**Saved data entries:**
+ + + + + + +
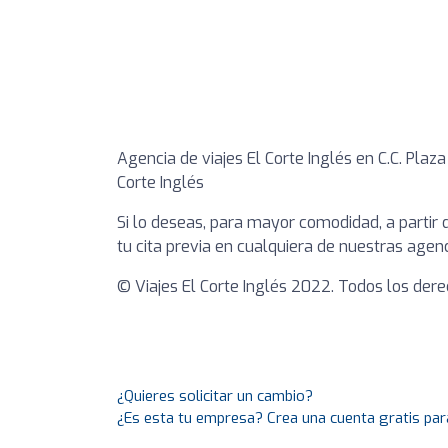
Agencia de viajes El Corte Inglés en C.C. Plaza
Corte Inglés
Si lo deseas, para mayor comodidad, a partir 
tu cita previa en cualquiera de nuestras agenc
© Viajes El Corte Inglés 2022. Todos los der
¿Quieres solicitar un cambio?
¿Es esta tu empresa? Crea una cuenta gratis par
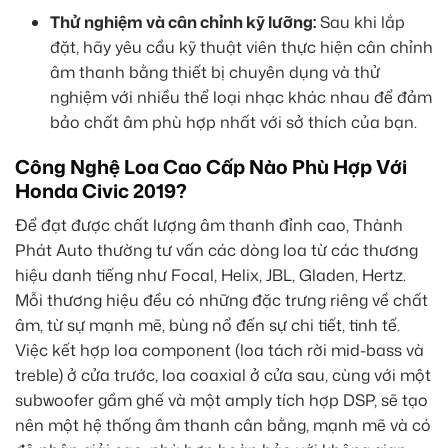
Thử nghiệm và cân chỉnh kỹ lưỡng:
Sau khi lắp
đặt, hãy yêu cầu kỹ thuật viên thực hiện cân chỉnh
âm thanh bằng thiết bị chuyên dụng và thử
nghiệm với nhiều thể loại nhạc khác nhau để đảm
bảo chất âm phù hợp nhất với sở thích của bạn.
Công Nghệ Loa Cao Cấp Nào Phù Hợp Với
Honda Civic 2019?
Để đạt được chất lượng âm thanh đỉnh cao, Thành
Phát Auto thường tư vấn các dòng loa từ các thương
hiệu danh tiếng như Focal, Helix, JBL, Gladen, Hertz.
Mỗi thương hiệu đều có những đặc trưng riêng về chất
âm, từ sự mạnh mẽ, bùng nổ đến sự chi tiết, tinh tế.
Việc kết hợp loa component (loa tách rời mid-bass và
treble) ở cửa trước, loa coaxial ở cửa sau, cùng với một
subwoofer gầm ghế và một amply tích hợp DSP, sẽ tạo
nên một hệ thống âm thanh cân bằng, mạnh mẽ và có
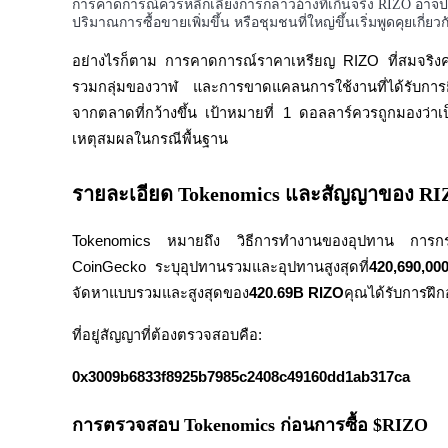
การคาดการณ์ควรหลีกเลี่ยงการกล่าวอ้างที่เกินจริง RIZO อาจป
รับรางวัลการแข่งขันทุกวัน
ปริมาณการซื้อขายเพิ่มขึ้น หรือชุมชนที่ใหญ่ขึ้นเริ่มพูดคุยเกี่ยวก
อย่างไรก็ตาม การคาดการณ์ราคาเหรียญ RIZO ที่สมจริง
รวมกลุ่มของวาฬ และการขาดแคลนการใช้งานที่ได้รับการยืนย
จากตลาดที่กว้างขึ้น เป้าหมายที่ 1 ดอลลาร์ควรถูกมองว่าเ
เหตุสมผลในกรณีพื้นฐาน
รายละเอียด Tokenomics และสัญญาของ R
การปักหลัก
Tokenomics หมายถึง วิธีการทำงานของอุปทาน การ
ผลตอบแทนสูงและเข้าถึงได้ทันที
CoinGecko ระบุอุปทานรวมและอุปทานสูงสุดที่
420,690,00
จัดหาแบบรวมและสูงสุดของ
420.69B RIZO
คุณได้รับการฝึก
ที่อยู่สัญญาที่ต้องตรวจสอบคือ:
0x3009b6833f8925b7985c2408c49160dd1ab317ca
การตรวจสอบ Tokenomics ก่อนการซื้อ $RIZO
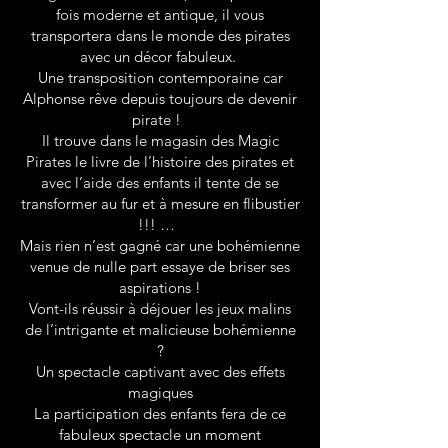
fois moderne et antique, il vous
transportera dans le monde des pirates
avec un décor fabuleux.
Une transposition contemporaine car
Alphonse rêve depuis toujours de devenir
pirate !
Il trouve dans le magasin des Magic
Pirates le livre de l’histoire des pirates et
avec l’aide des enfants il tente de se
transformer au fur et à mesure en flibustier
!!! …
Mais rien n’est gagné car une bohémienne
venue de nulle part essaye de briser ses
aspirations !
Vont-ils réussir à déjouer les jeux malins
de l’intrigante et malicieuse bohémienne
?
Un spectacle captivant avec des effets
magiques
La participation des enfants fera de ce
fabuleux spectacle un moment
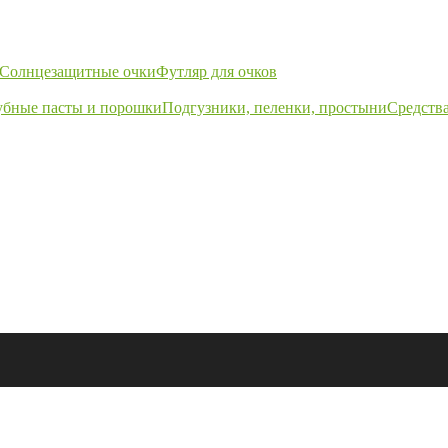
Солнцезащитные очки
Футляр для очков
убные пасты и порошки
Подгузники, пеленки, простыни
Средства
+ + + + + + +
Would you give the records again exactly, dropping the pictures?

**EXPECTED ANSWER:**
Agencia de viajes El Corte Inglés en C.C. Plaza
Corte Inglés
Si lo deseas, para mayor comodidad, a partir 
tu cita previa en cualquiera de nuestras agenc
© Viajes El Corte Inglés 2022. Todos los der
¿Quieres solicitar un cambio?
¿Es esta tu empresa? Crea una cuenta gratis par
Thử nghiệm và cân chỉnh kỹ lưỡng:
Sau khi lắp
đặt, hãy yêu cầu kỹ thuật viên thực hiện cân chỉnh
âm thanh bằng thiết bị chuyên dụng và thử
nghiệm với nhiều thể loại nhạc khác nhau để đảm
bảo chất âm phù hợp nhất với sở thích của bạn.
Công Nghệ Loa Cao Cấp Nào Phù Hợp Với
Honda Civic 2019?
Để đạt được chất lượng âm thanh đỉnh cao, Thành
Phát Auto thường tư vấn các dòng loa từ các thương
hiệu danh tiếng như Focal, Helix, JBL, Gladen, Hertz.
Mỗi thương hiệu đều có những đặc trưng riêng về chất
âm, từ sự mạnh mẽ, bùng nổ đến sự chi tiết, tinh tế.
Việc kết hợp loa component (loa tách rời mid-bass và
treble) ở cửa trước, loa coaxial ở cửa sau, cùng với một
subwoofer gầm ghế và một amply tích hợp DSP, sẽ tạo
nên một hệ thống âm thanh cân bằng, mạnh mẽ và có
การคาดการณ์ควรหลีกเลี่ยงการกล่าวอ้างที่เกินจริง RIZO อาจป
รับรางวัลการแข่งขันทุกวัน
ปริมาณการซื้อขายเพิ่มขึ้น หรือชุมชนที่ใหญ่ขึ้นเริ่มพูดคุยเกี่ยวก
อย่างไรก็ตาม การคาดการณ์ราคาเหรียญ RIZO ที่สมจริง
รวมกลุ่มของวาฬ และการขาดแคลนการใช้งานที่ได้รับการยืนย
จากตลาดที่กว้างขึ้น เป้าหมายที่ 1 ดอลลาร์ควรถูกมองว่าเ
เหตุสมผลในกรณีพื้นฐาน
รายละเอียด Tokenomics และสัญญาของ R
การปักหลัก
Tokenomics หมายถึง วิธีการทำงานของอุปทาน การ
ผลตอบแทนสูงและเข้าถึงได้ทันที
CoinGecko ระบุอุปทานรวมและอุปทานสูงสุดที่
420,690,00
จัดหาแบบรวมและสูงสุดของ
420.69B RIZO
คุณได้รับการฝึก
ที่อยู่สัญญาที่ต้องตรวจสอบคือ:
0x3009b6833f8925b7985c2408c49160dd1ab317ca
การตรวจสอบ Tokenomics ก่อนการซื้อ $RIZO
fois moderne et antique, il vous
transportera dans le monde des pirates
avec un décor fabuleux.
Une transposition contemporaine car
Alphonse rêve depuis toujours de devenir
pirate !
Il trouve dans le magasin des Magic
Pirates le livre de l’histoire des pirates et
avec l’aide des enfants il tente de se
transformer au fur et à mesure en flibustier
!!! …
Mais rien n’est gagné car une bohémienne
venue de nulle part essaye de briser ses
aspirations !
Vont-ils réussir à déjouer les jeux malins
de l’intrigante et malicieuse bohémienne
?
Un spectacle captivant avec des effets
magiques
La participation des enfants fera de ce
fabuleux spectacle un moment
Солнцезащитные очки
Футляр для очков
убные пасты и порошки
Подгузники, пеленки, простыни
Средства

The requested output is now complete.